**Tarefas a realizar:**
**1)** De acordo com o texto sobre o enfrentamento do discurso de ódio pela educação, a realização de qual agenda das Nações Unidas é diretamente ameaçada pelo discurso de ódio?
**2)** Retome o texto sobre o enfrentamento do discurso de ódio pela educação, prosseguindo a partir do ponto em que ele para.
═══ Trecho de origem
Enfrentar o discurso de ódio através da educação
Entende a UNESCO que enfrentar o desafio do discurso de ódio é um problema urgente para as sociedades de todo o mundo.
Avanços recentes nas tecnologias da informação, nas comunicações e nos meios de comunicação de massa online alteraram de forma significativa o ritmo e o alcance de sua disseminação, o que levou a um aumento alarmante na proliferação e nos impactos do discurso de ódio dirigido a indivíduos e grupos.
O discurso de ódio representa uma ameaça direta à realização da Agenda 2030 das Nações Unidas para o Desenvolvimento Sustentável, pois compromete os direitos humanos e a coesão social, desafia a segurança dos membros de grupos-alvo e das sociedades democráticas, e reduz o potencial para as pessoas terem experiências de vida equitativas em comunidades multiétnicas e multiculturais.
══════
═══ Dados para análise
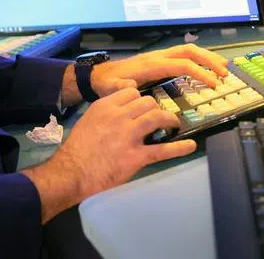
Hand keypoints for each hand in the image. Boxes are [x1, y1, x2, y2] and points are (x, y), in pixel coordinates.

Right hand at [21, 88, 194, 221]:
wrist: (72, 172)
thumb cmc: (78, 147)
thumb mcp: (89, 119)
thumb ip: (107, 111)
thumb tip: (124, 110)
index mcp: (106, 106)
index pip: (132, 91)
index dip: (140, 98)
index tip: (143, 106)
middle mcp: (119, 116)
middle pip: (147, 102)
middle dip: (155, 108)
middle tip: (157, 118)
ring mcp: (129, 135)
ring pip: (157, 117)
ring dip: (168, 120)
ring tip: (172, 125)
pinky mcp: (136, 156)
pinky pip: (163, 149)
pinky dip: (179, 147)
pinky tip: (190, 145)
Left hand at [90, 44, 229, 97]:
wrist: (100, 75)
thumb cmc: (108, 83)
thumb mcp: (111, 88)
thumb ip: (120, 88)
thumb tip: (131, 88)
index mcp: (151, 65)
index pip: (181, 64)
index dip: (199, 72)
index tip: (213, 83)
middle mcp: (158, 57)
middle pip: (189, 51)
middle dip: (208, 60)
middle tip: (224, 73)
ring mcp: (159, 57)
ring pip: (187, 50)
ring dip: (206, 57)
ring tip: (223, 67)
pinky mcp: (159, 60)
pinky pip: (182, 55)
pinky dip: (197, 58)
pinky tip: (206, 66)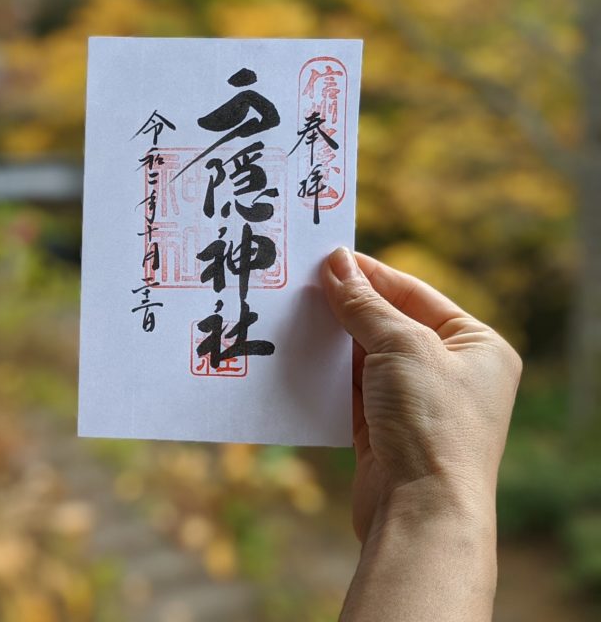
══════
**Respostas por item:**
**1)** A Agenda 2030 das Nações Unidas para o Desenvolvimento Sustentável.

**2)**
Assim, é imperativo que os governos locais, regionais e nacionais, assim como as organizações internacionais, abordem a proliferação desse tipo de discurso.
Considera a UNESCO que lutar contra o discurso de ódio depois de ele acontecer não é suficiente, devendo ser evitado, combatendo-se as suas causas profundas através da educação. As estratégias para moderar e reduzir a sua propagação exigem apoio e investimento em abordagens educativas que sensibilizem e fortaleçam a resiliência dos estudantes que possam vir a ter contacto com esse tipo de discurso.
Diante disso, a UNESCO publicou recentemente Enfrentar o discurso de ódio por meio da educação: Um guia para formuladores de políticas[i] que tem como objetivo deslocar a questão do discurso de ódio, que enfoca quase exclusivamente a correção através da vigilância e da monitorização, para o combate ao problema através da educação, uma abordagem consistente com a Estratégia e Plano de Ação das Nações Unidas contra o Discurso de Ódio, lançada em 2019, que enfatiza a necessidade de se enfrentar as causas e os aspetos motivadores, ao mesmo tempo que os seus impactos são mitigados.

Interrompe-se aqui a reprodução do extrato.